Data from bench-scale tests that span a range of fire scenarios will be used to link hydrogel chemistry to real suppression performance.   

These tests include:  

• Hydrogel synthesis   

• Thermophysical testing (LCST measurement, water retention and thermal stability).   

• Spray characterization using laser diffraction to measure droplet size and coverage.   

• Wildland fire tests in a controlled wind tunnel using fuels like pine needles and wood chips to measure ignition delay, flame spread, and burn-through.   

• Battery fire tests to evaluate how hydrogels suppress thermal runaway, reduce propagation between cells, and limit toxic gas release.     

Shen emphasized that this work stands apart from traditional approaches.  

“This project is one of the first to systematically connect the material science of thermo-responsive hydrogels with bench-scale fire dynamics for both wildland and lithium-ion battery scenarios,” he said.  

Student involvement is a central component of the fellowship. A graduate student will participate in synthesis and testing efforts at both universities, and undergraduate students from FPSET and CHE will assist in research.  

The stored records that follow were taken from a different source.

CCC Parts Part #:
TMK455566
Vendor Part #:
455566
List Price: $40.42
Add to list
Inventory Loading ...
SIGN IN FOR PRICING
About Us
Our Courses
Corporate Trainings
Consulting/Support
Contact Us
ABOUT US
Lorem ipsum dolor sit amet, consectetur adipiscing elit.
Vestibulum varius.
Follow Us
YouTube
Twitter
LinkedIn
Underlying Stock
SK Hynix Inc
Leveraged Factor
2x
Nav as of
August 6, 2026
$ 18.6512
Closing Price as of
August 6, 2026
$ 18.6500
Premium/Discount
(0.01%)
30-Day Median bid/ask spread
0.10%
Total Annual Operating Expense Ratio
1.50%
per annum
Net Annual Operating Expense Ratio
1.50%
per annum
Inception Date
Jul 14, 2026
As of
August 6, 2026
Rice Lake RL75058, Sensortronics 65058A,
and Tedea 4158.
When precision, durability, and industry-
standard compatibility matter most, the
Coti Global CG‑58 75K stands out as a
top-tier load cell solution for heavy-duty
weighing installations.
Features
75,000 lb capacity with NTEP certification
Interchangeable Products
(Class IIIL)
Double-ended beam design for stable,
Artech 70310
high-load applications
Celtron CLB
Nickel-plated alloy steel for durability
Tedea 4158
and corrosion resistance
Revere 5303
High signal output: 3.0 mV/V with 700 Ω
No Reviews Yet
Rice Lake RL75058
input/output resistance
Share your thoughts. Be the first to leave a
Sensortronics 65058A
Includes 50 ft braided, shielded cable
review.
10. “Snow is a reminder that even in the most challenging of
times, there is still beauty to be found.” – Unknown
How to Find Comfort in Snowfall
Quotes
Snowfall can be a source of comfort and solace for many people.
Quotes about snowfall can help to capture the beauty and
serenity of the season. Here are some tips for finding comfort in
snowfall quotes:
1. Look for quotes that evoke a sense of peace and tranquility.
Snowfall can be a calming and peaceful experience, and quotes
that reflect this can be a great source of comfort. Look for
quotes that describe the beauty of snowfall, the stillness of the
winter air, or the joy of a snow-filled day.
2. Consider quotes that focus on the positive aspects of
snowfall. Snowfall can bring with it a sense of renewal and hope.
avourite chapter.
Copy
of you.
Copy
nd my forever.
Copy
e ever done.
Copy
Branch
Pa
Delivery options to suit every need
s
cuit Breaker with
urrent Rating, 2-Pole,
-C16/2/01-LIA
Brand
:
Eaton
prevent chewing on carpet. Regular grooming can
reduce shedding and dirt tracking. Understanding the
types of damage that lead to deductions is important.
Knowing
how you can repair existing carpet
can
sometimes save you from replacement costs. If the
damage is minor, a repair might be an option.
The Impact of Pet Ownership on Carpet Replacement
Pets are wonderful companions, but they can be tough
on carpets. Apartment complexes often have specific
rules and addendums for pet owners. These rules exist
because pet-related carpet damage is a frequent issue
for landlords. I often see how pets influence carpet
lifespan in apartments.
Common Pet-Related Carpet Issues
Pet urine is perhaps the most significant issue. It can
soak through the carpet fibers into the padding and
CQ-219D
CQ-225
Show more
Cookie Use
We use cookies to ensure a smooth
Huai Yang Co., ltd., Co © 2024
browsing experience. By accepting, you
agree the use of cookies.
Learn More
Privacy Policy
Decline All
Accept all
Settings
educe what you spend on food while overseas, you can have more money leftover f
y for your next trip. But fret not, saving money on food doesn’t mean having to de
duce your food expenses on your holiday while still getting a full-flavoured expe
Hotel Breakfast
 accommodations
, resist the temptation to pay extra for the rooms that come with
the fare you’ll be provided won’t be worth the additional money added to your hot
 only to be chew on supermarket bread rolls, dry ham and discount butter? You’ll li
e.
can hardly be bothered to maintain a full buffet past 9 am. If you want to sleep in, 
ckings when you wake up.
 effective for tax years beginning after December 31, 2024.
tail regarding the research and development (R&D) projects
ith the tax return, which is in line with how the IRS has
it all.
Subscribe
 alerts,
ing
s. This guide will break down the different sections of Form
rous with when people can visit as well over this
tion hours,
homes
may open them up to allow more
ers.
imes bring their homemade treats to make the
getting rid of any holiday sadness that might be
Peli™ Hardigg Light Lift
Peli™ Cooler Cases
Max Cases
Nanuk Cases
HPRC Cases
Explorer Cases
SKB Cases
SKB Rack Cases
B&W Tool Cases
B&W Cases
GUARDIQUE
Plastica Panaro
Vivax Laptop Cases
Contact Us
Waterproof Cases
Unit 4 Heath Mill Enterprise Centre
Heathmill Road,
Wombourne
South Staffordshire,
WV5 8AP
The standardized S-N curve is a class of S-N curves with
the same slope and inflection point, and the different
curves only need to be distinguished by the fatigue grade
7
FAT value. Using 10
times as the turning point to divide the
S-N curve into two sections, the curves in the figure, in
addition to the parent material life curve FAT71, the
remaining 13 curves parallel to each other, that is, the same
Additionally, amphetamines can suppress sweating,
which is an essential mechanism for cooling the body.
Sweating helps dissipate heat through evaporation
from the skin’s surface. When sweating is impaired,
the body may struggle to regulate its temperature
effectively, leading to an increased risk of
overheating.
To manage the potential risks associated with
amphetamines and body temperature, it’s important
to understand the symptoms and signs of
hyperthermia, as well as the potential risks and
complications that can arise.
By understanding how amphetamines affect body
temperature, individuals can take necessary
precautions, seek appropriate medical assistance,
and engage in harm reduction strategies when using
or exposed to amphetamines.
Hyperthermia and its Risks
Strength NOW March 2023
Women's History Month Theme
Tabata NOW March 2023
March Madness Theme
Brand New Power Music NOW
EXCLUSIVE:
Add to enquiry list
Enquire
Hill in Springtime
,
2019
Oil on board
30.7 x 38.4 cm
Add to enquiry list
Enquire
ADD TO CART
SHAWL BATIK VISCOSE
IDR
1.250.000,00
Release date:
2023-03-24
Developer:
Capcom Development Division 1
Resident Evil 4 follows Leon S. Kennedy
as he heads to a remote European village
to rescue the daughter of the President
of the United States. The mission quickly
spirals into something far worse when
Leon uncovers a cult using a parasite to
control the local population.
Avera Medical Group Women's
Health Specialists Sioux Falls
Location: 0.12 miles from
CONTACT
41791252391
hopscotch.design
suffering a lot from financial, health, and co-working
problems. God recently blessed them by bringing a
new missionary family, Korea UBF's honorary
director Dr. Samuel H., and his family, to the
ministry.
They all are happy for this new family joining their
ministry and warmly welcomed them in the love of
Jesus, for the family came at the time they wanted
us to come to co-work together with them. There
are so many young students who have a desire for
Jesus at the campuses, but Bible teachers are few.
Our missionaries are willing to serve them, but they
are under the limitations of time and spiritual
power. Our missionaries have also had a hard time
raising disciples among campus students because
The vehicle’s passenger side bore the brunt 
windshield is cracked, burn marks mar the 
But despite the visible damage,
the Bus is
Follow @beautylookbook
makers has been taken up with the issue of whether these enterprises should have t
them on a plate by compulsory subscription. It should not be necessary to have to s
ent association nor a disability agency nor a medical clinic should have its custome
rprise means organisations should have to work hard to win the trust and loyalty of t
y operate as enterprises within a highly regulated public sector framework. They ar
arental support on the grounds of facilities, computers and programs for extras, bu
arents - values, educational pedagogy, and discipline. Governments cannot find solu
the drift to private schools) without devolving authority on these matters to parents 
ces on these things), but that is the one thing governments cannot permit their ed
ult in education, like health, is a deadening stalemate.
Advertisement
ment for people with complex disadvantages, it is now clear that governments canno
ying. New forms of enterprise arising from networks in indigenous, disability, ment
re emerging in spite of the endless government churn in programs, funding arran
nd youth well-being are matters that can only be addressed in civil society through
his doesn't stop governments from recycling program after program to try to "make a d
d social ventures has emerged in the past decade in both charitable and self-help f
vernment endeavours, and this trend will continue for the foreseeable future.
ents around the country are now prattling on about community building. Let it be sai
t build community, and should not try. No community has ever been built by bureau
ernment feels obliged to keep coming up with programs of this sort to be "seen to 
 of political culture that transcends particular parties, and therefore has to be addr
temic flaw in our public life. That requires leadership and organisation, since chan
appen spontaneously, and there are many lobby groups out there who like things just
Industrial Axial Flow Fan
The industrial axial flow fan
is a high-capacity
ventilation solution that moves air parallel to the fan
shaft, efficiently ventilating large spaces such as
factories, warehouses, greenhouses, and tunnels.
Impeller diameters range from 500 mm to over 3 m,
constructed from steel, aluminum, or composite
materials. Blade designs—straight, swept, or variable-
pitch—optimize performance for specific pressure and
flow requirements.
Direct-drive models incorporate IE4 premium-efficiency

Students trained through this project will gain rare, industry-relevant expertise in:   

• Battery fire behavior   

• Wildland Fire Science   

• Advanced suppression materials   

• Thermal analysis and fire testing instrumentation   

• Safe and effective use of next-generation agents   

“This skill set is increasingly in demand across fire service agencies, emergency management, renewable energy industries, vehicle manufacturers and research institutions,” Shen said.  

 The project can build a pipeline of professionals ready to tackle emerging fire challenges.   

In the long term, this technology could become a standard tool in emergency response, helping communities adapt to the increasing frequency and severity of fires.   

“If this technology reaches full development,” Shen said, “it could transform fire suppression strategies by offering water-efficient, eco-friendly alternatives for modern fire hazards… and greater resilience for rural and underserved regions with limited firefighting infrastructure.  

“I would like to thank Dr. Sundar Madihally for his willingness to support this project. This level of internal collaboration and support within OSU greatly strengthens the project and enhances its potential for success.”